→ **To-do item**
Pick out each line in the rows below that contains the string "beautify", and copy those lines.

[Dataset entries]

◇ ◇ ◇ ◇ ◇

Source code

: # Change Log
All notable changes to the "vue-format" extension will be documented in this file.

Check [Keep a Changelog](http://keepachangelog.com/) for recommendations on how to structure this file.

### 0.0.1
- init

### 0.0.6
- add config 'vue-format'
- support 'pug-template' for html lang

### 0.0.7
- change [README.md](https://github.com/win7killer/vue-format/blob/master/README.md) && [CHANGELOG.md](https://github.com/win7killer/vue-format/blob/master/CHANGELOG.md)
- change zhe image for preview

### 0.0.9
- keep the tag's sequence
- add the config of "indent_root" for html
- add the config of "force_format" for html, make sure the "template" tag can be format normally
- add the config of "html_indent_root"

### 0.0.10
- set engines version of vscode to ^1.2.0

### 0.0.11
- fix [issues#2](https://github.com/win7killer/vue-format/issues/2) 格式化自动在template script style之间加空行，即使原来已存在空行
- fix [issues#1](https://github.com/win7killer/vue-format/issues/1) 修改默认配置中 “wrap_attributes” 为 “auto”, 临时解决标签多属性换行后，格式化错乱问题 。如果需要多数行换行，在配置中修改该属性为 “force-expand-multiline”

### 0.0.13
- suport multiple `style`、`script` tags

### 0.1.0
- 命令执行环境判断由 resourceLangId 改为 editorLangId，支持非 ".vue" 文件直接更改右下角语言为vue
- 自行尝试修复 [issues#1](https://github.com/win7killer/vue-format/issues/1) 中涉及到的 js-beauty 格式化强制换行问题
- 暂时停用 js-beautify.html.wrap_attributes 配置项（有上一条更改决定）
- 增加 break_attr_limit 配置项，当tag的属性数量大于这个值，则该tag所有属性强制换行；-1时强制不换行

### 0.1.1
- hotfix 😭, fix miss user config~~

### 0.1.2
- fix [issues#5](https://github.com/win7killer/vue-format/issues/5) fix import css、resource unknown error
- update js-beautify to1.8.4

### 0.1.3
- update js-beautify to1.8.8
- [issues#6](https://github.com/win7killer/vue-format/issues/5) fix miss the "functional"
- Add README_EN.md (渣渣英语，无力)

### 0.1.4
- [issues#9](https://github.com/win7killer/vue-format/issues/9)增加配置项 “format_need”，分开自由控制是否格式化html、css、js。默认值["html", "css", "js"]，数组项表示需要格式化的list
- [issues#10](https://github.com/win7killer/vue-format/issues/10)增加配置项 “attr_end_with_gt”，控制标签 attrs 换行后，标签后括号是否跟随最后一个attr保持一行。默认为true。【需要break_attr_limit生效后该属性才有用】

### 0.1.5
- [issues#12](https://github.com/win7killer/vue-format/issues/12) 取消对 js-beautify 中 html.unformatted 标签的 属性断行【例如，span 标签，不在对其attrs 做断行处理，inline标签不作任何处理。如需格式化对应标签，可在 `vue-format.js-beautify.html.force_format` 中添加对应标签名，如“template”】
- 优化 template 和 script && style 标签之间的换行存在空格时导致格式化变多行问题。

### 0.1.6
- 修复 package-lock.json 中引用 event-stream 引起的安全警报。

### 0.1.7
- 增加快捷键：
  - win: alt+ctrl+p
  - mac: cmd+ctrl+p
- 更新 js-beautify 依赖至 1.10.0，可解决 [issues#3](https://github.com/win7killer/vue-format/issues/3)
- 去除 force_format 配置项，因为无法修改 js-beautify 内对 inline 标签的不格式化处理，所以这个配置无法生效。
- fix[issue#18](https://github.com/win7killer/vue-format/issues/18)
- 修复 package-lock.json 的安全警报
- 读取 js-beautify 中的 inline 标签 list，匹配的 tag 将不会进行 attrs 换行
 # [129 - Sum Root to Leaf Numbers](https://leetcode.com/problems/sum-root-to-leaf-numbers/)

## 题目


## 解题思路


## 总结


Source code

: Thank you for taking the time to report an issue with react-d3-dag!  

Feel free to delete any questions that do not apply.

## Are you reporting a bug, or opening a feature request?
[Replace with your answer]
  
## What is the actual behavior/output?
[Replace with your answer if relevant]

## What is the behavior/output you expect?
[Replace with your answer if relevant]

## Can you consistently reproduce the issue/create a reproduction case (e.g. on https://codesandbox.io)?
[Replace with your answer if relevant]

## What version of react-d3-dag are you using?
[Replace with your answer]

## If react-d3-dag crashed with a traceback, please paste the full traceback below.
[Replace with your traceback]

◇ ◇ ◇ ◇ ◇

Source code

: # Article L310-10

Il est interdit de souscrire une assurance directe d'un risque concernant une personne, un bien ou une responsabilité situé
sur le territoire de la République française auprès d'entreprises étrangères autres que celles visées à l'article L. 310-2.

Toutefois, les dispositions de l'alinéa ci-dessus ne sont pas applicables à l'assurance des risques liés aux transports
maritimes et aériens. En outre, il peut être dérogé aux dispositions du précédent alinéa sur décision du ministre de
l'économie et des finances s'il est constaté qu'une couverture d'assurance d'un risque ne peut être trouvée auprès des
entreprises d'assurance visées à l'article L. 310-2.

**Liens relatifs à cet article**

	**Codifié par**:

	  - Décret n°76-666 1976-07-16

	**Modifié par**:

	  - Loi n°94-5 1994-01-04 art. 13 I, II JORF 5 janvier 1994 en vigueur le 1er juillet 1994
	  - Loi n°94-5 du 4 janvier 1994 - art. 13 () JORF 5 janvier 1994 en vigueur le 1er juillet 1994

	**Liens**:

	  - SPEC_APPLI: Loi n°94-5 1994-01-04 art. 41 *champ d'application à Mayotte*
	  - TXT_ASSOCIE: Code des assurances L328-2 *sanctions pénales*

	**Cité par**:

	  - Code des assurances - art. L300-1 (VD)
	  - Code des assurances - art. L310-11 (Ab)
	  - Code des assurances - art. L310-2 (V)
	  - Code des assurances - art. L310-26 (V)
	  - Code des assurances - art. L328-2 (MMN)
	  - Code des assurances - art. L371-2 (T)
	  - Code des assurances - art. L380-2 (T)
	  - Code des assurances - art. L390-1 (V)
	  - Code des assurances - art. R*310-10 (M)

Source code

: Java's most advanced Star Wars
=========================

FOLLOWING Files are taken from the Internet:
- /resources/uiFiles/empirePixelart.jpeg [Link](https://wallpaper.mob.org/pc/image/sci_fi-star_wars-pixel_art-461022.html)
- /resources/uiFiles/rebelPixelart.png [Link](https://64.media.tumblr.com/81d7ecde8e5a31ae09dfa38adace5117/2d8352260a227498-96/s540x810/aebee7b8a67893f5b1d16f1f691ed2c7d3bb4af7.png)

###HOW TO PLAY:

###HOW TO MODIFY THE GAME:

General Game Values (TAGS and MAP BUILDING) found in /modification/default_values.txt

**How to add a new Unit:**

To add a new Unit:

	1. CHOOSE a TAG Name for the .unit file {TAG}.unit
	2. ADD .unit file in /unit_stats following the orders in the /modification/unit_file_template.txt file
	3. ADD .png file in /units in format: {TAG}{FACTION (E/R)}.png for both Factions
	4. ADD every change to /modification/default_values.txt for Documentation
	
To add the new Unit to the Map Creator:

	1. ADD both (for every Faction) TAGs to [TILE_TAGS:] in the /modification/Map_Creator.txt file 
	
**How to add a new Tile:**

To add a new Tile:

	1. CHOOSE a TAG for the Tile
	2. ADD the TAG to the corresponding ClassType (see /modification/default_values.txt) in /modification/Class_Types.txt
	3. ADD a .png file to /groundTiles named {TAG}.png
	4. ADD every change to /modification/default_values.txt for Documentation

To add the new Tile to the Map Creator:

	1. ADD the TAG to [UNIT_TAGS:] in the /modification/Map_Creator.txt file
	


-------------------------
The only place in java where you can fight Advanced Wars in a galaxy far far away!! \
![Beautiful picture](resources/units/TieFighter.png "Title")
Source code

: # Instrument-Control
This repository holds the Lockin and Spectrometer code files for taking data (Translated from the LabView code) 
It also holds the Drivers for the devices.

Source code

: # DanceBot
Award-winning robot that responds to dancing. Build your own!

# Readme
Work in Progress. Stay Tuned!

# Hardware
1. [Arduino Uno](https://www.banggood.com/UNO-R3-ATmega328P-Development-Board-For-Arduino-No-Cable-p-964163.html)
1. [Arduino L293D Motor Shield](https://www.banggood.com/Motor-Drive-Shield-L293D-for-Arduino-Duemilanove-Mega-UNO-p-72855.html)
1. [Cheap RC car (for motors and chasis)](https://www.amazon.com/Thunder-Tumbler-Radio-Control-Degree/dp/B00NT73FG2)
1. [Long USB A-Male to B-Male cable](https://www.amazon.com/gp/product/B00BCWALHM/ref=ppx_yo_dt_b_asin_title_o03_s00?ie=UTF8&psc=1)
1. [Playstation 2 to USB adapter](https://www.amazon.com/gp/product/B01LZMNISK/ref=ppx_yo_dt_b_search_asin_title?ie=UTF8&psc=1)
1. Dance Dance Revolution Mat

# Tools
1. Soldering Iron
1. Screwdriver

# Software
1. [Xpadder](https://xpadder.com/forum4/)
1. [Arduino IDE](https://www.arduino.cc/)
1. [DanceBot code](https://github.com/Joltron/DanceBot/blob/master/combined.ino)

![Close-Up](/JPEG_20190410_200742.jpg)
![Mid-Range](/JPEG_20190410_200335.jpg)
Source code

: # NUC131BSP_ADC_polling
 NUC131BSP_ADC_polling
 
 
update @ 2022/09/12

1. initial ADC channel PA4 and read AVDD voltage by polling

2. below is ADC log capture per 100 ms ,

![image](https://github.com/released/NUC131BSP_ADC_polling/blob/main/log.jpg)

◇ ◇ ◇ ◇ ◇

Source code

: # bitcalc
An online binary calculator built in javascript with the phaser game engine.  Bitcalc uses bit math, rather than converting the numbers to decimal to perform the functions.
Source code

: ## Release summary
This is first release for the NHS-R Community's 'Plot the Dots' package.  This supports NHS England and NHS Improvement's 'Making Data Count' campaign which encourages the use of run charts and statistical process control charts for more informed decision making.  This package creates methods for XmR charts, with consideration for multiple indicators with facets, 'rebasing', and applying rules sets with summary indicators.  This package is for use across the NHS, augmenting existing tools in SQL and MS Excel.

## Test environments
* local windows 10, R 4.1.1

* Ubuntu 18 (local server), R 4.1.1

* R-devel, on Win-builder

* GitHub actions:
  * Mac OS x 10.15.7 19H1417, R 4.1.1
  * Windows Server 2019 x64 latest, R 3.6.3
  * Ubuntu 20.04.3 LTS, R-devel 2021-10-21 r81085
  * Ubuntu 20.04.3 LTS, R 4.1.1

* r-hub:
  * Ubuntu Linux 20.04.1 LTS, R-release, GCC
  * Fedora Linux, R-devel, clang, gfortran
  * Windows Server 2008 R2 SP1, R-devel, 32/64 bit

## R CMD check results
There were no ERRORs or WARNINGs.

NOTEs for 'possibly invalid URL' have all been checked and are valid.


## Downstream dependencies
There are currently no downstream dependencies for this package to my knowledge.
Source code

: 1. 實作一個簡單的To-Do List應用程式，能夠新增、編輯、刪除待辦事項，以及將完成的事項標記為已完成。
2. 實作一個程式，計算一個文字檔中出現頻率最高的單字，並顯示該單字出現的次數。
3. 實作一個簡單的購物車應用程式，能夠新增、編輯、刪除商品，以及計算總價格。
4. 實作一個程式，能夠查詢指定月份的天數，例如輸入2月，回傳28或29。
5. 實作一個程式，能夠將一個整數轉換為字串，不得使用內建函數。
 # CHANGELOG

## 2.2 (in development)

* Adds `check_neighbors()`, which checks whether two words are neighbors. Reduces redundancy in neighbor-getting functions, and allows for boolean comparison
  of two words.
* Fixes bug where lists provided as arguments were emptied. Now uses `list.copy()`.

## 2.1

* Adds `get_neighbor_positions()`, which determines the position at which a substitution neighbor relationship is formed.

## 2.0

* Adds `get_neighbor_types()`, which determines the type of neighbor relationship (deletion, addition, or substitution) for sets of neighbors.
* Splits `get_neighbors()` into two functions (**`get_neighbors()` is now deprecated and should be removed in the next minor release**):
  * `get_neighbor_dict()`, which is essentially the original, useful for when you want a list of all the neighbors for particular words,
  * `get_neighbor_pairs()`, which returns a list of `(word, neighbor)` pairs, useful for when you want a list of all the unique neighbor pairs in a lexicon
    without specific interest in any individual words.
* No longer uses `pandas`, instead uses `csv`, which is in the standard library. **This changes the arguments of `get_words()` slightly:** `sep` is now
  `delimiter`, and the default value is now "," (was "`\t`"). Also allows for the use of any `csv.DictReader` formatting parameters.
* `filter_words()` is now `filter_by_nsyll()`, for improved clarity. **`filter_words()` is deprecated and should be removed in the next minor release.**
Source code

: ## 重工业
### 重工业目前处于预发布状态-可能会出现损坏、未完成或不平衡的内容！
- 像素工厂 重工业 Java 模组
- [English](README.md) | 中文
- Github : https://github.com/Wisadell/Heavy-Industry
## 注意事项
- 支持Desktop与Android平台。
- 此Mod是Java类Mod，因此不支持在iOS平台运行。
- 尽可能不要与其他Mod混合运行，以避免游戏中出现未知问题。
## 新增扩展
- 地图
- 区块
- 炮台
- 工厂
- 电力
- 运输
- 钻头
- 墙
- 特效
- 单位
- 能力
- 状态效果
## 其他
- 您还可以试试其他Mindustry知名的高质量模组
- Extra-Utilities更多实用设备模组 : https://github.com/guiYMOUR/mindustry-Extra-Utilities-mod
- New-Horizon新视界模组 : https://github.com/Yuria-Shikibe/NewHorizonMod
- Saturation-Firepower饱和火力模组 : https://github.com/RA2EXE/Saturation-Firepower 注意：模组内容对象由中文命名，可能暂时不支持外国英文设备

◇ ◇ ◇ ◇ ◇

→ **Written response**
- 暂时停用 js-beautify.html.wrap_attributes 配置项（有上一条更改决定）
- update js-beautify to1.8.4
- update js-beautify to1.8.8
- [issues#12](https://github.com/win7killer/vue-format/issues/12) 取消对 js-beautify 中 html.unformatted 标签的 属性断行【例如，span 标签，不在对其attrs 做断行处理，inline标签不作任何处理。如需格式化对应标签，可在 `vue-format.js-beautify.html.force_format` 中添加对应标签名，如“template”】
- 更新 js-beautify 依赖至 1.10.0，可解决 [issues#3](https://github.com/win7killer/vue-format/issues/3)
- 去除 force_format 配置项，因为无法修改 js-beautify 内对 inline 标签的不格式化处理，所以这个配置无法生效。
- 读取 js-beautify 中的 inline 标签 list，匹配的 tag 将不会进行 attrs 换行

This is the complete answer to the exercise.